§ **Directions for this task**: Every record below should be repeated word for word, with the pictures left out.

(Beginning of Extracted material)

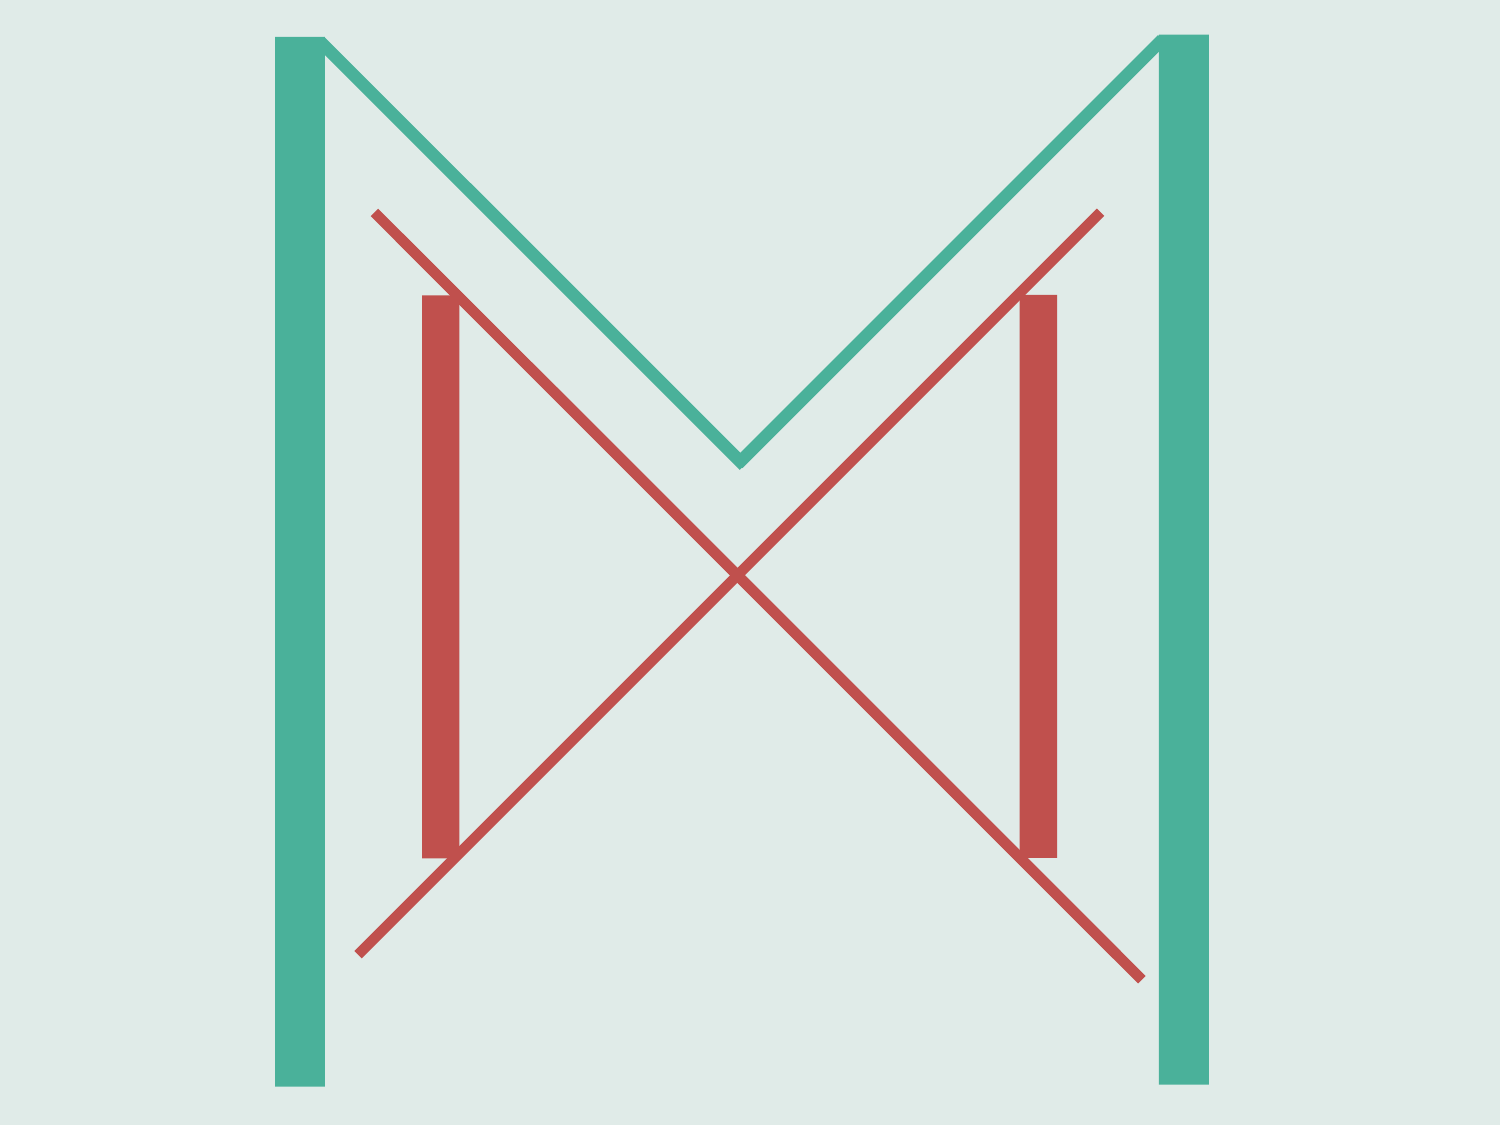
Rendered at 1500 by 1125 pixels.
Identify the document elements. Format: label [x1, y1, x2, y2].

text_box [738, 576, 1148, 986]
text_box [352, 206, 1107, 961]
text_box [420, 293, 462, 861]
text_box [273, 35, 327, 1089]
text_box [741, 32, 1169, 471]
text_box [1157, 33, 1211, 1087]
text_box [393, 231, 737, 575]
text_box [313, 34, 751, 472]
text_box [1018, 293, 1059, 860]
text_box [368, 206, 404, 243]
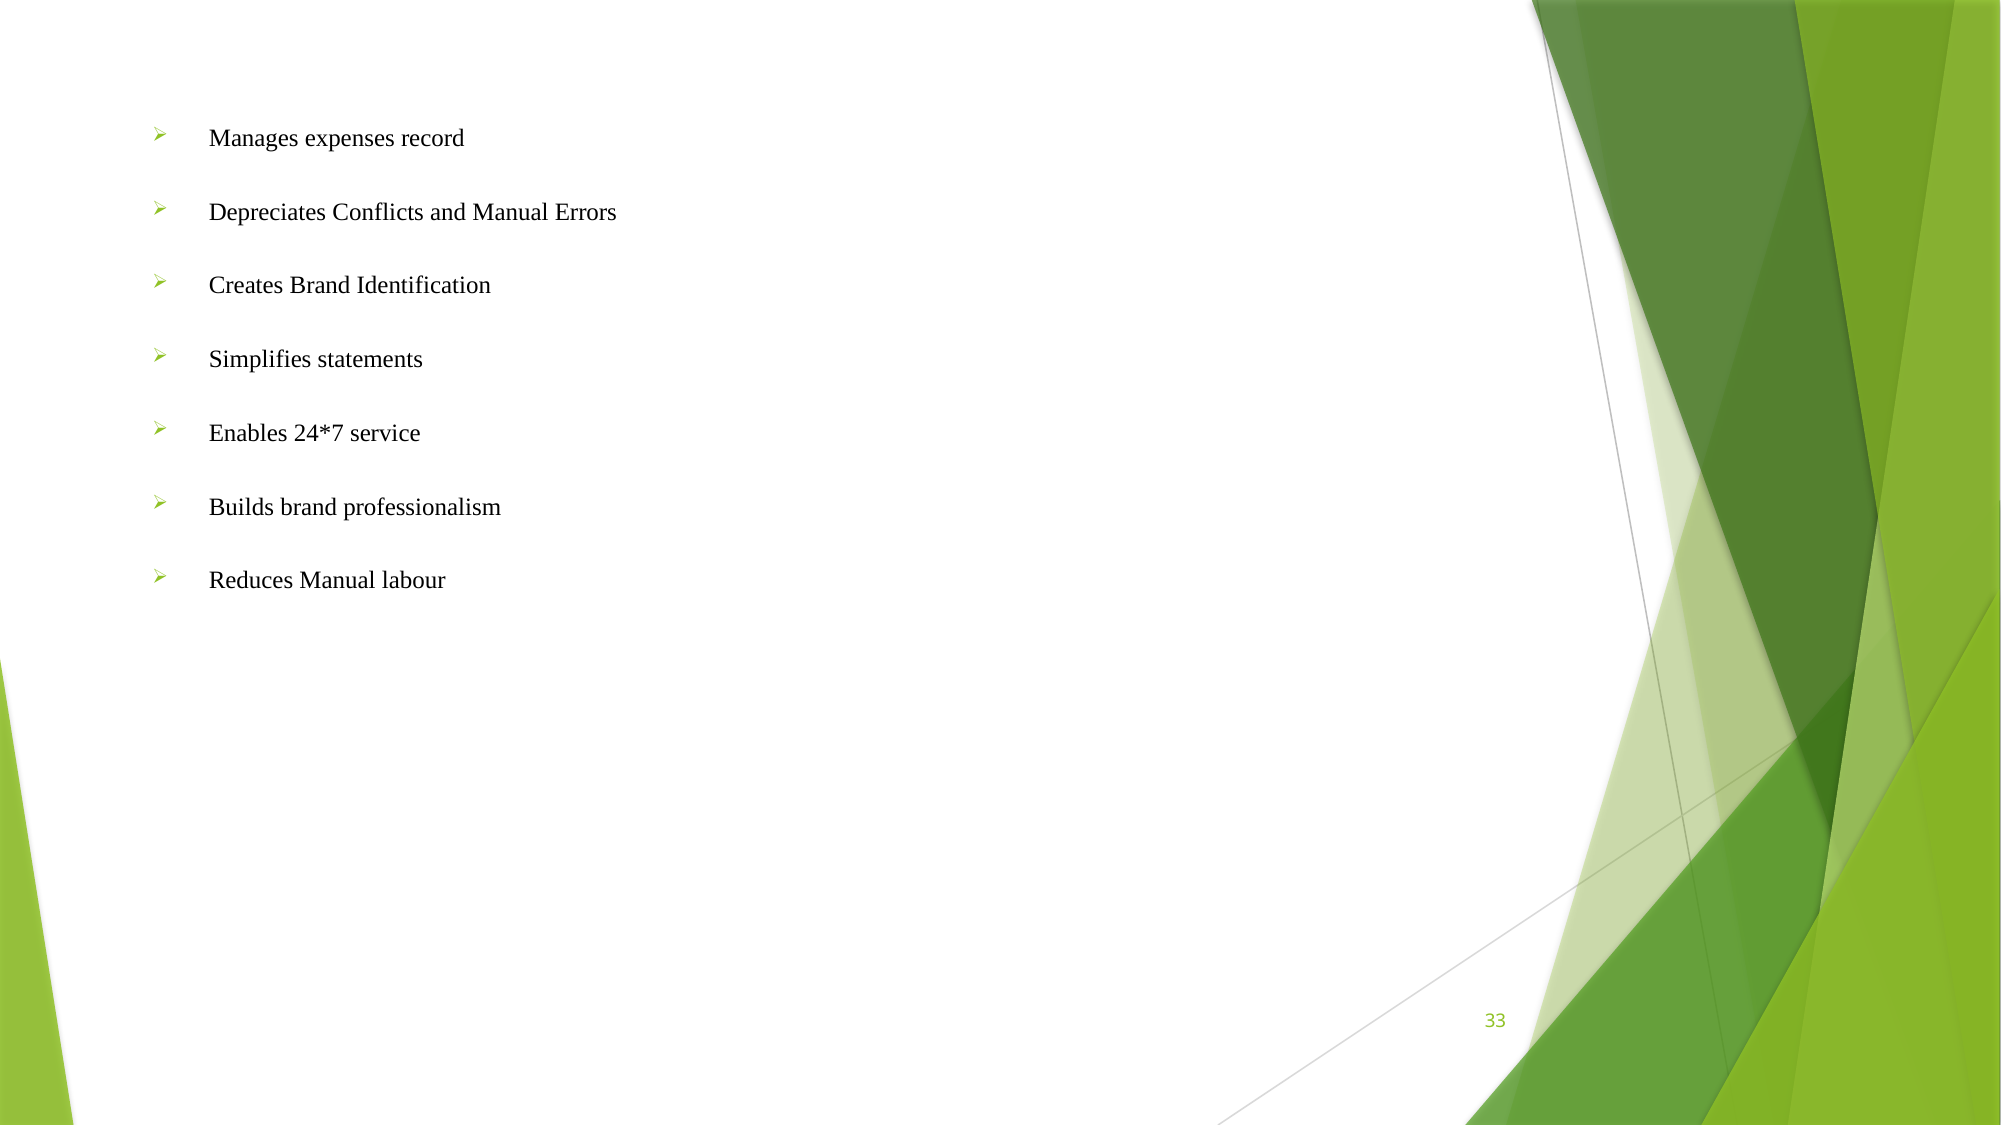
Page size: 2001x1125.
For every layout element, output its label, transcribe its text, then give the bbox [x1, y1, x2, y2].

slide_number 33 [1409, 991, 1522, 1051]
list Manages expenses record Depreciates Conflicts and Manual Errors Creates Brand Identification Simplifies statements Enables 24*7 service Builds brand professionalism Reduces Manual labour [137, 112, 1863, 1014]
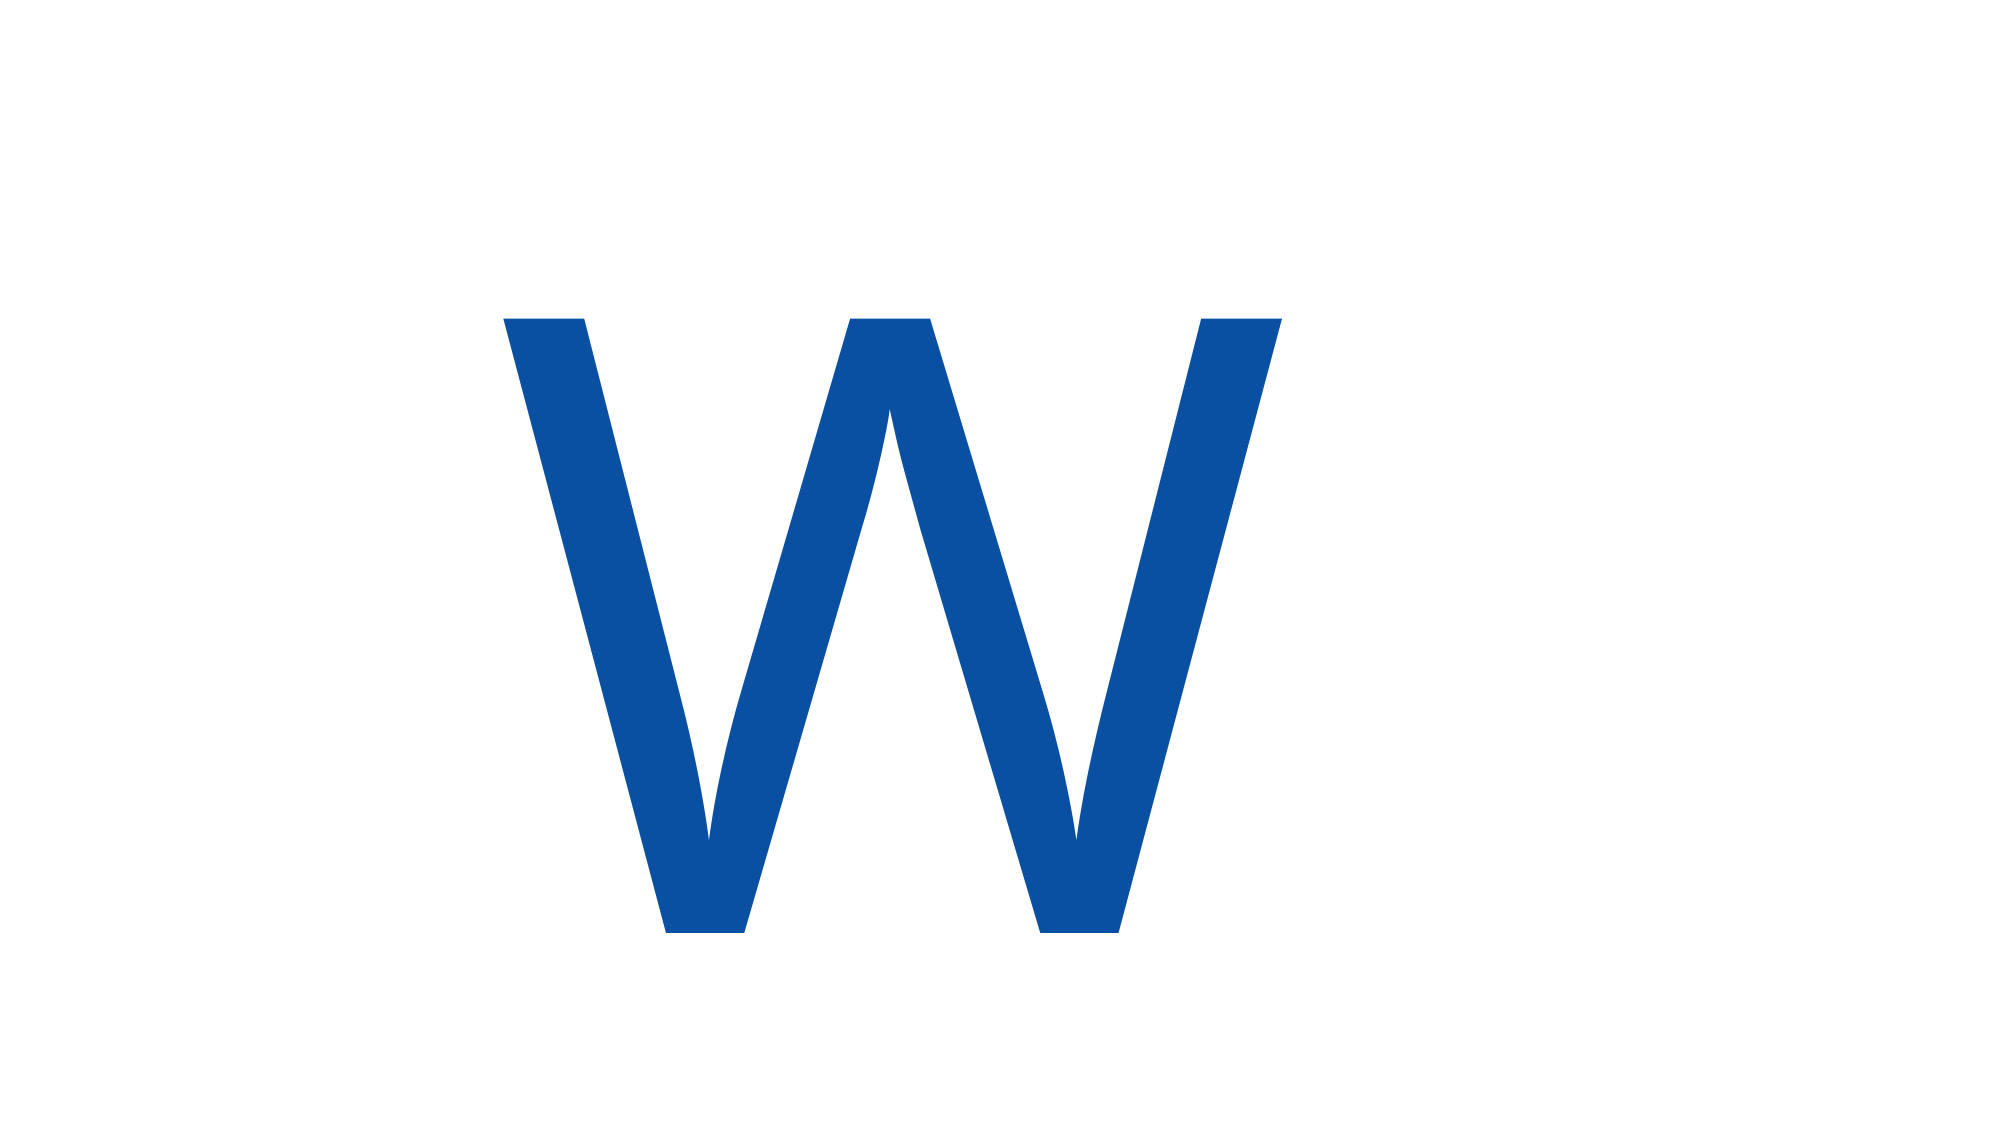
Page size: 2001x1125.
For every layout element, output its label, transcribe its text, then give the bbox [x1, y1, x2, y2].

text_box W [478, 65, 1401, 1113]
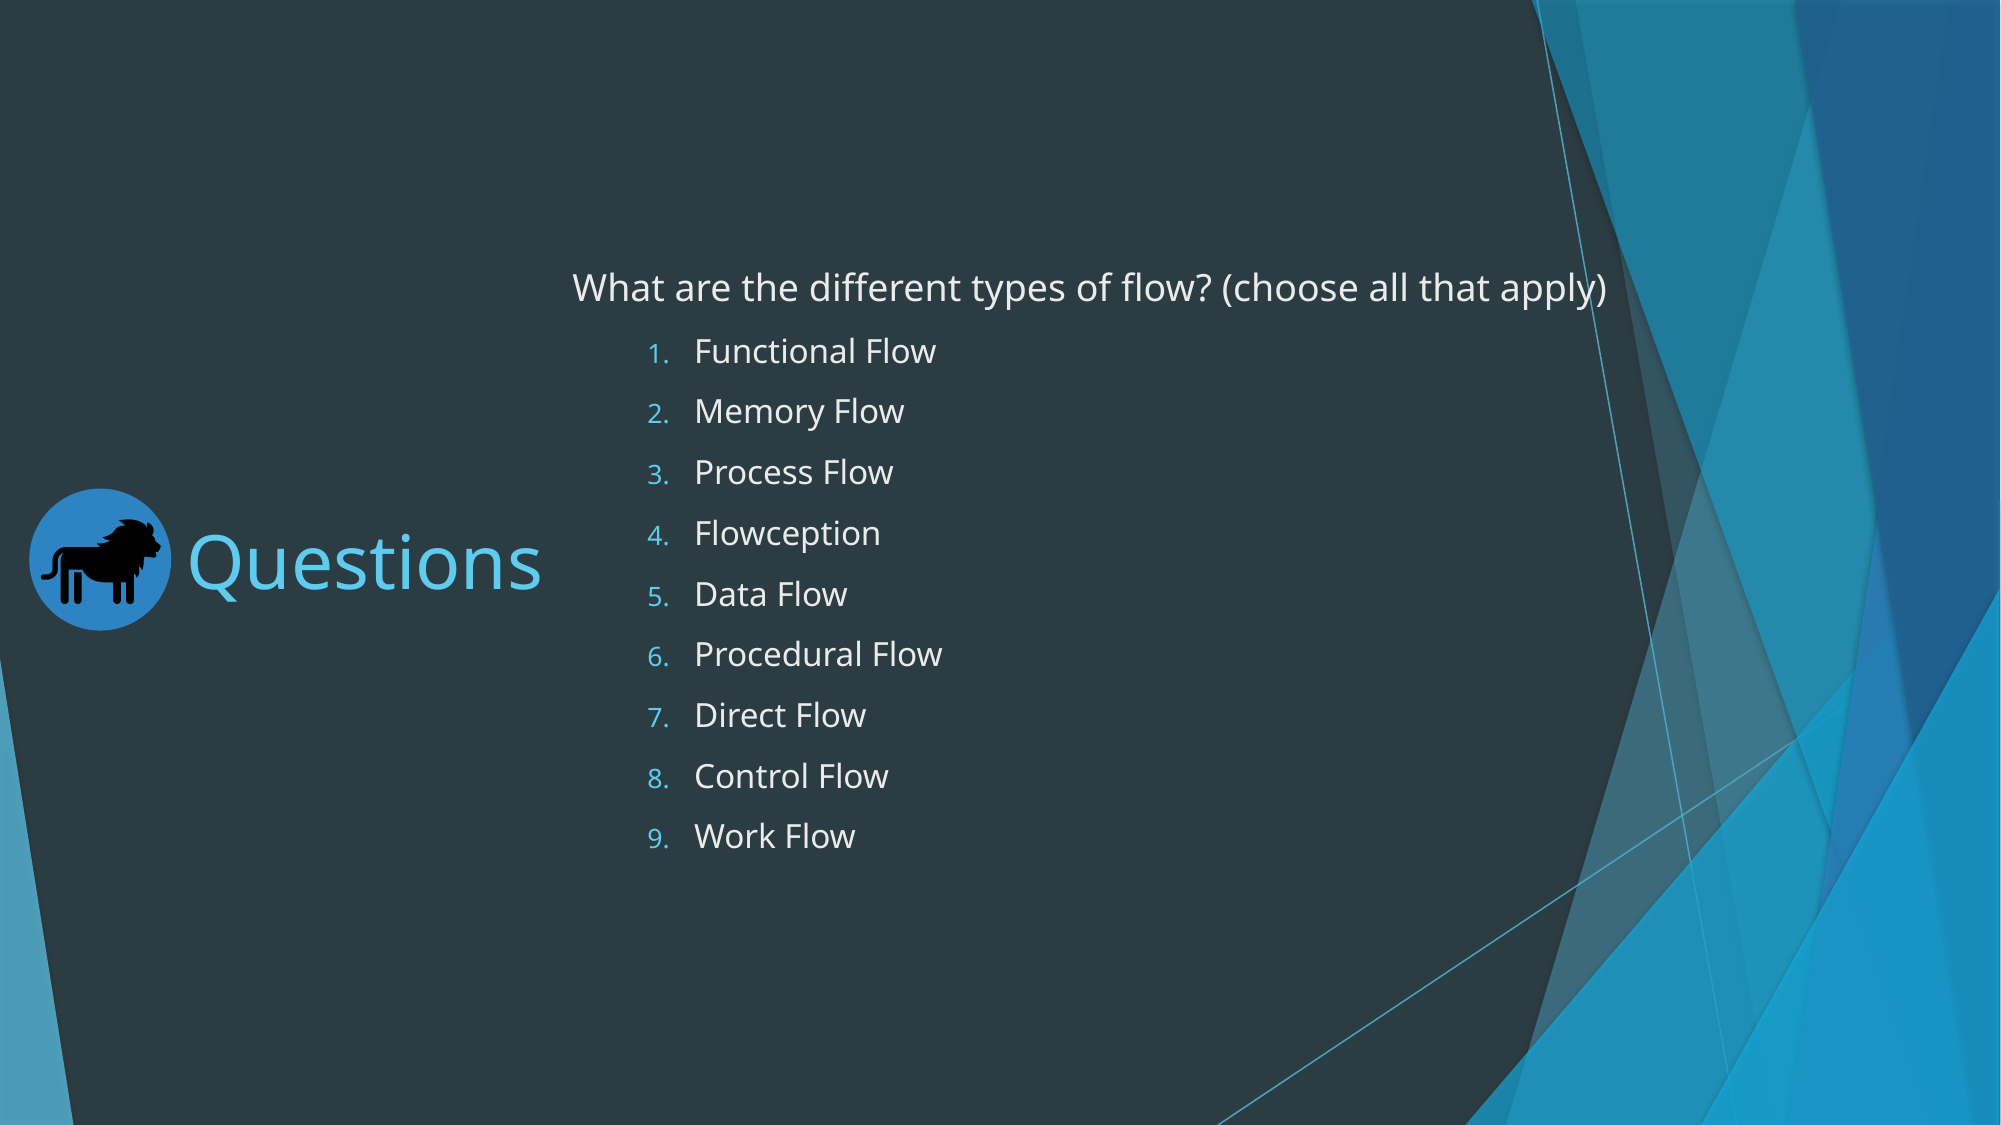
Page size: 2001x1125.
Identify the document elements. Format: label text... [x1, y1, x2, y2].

(End of Extracted material)

§ **Response to this exercise**:
Rendered at 1500 by 1125 pixels.
Identify the document elements. Format: label [x1, y1, x2, y2].

text_box [738, 576, 1148, 986]
text_box [352, 206, 1107, 961]
text_box [420, 293, 462, 861]
text_box [273, 35, 327, 1089]
text_box [741, 32, 1169, 471]
text_box [1157, 33, 1211, 1087]
text_box [393, 231, 737, 575]
text_box [313, 34, 751, 472]
text_box [1018, 293, 1059, 860]
text_box [368, 206, 404, 243]
Page size: 2001x1125.
For every layout element, output its label, transcribe its text, then give the bbox [x1, y1, x2, y2].

slide_number 33 [1409, 991, 1522, 1051]
list Manages expenses record Depreciates Conflicts and Manual Errors Creates Brand Identification Simplifies statements Enables 24*7 service Builds brand professionalism Reduces Manual labour [137, 112, 1863, 1014]
Page size: 2001x1125.
For every layout element, output its label, transcribe its text, then give the bbox [x1, y1, x2, y2].

text_box W [478, 65, 1401, 1113]
Page size: 2001x1125.
Identify the document elements. Format: label text... [x1, y1, x2, y2].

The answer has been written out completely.